As for the starting staff, Clayton Kershaw is the ace of the rotation and the heavy favorite to take home the NL Cy Young. The tall left-hander ended his season 16-9 with a 1.83 ERA and a 0.92 WHIP. The 25-year-old devastates left-handers to the tune of a .165 batting average against.
The Dodgers also have rookie left-hander Hyun-Jin Ryu, who is second among all first-year pitchers with 14 wins. Between Kershaw and Ryu, the Dodgers would effectively knock Brandon Moss out of the starting lineup for three games or more.
That would deprive the A's of the club's top home-run hitting option. That wouldn't necessarily be disastrous for Oakland since the team has five players with 15 long balls or more, but it would be far from ideal.
From the right side the Dodgers have Zack Greinke and Ricky Nolasco.
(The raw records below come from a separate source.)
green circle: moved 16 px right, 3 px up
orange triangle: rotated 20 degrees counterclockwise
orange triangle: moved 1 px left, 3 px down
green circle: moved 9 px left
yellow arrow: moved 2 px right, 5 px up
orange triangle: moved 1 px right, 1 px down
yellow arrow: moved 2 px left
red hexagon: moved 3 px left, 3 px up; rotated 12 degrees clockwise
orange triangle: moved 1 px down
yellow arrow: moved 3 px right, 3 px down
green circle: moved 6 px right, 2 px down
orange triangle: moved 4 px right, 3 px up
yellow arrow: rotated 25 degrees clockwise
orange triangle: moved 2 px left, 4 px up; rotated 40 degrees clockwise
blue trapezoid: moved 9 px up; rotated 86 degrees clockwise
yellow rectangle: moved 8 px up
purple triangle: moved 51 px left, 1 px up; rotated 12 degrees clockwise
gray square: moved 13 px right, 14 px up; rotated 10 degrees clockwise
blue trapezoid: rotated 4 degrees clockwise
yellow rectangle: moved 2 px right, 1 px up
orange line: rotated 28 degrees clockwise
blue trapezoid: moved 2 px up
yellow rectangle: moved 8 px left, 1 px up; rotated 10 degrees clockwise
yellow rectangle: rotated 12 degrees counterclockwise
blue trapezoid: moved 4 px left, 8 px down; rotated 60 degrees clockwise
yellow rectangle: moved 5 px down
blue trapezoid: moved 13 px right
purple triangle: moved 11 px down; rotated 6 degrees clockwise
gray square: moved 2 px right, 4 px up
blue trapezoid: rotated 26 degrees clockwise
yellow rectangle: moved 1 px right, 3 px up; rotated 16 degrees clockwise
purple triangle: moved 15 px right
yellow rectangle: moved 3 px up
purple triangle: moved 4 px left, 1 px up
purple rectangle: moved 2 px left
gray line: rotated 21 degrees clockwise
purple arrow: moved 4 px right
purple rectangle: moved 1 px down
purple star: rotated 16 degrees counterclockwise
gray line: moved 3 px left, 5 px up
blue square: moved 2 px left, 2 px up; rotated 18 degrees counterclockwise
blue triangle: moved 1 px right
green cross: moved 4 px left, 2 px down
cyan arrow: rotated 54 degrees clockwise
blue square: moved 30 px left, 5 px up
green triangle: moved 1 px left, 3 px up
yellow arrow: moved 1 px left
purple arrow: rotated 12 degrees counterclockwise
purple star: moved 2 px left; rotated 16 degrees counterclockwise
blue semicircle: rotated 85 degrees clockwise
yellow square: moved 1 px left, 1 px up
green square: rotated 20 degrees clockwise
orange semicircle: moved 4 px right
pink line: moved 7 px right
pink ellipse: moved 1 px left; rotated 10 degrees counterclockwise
In the first season of his six-year, $159 million deal, Greinke has lived up to expectations with 15 wins. Nolasco meanwhile has reeled off an 8-3 record with a 3.56 ERA since the Dodgers picked him up in a trade back in early July.
In many ways, the understated productivity of the veteran right-hander embodies what makes the Dodgers such a dangerous postseason opponent.
The Dodgers' roster has been stacked since Opening Day. However, the front office has done an excellent job of adding vital contributing pieces via minor league promotions, trades and midseason free-agent signings.
Puig would grab all the attention, but it's the Dodgers' remarkable depth that truly makes them the toughest potential postseason matchup for Oakland.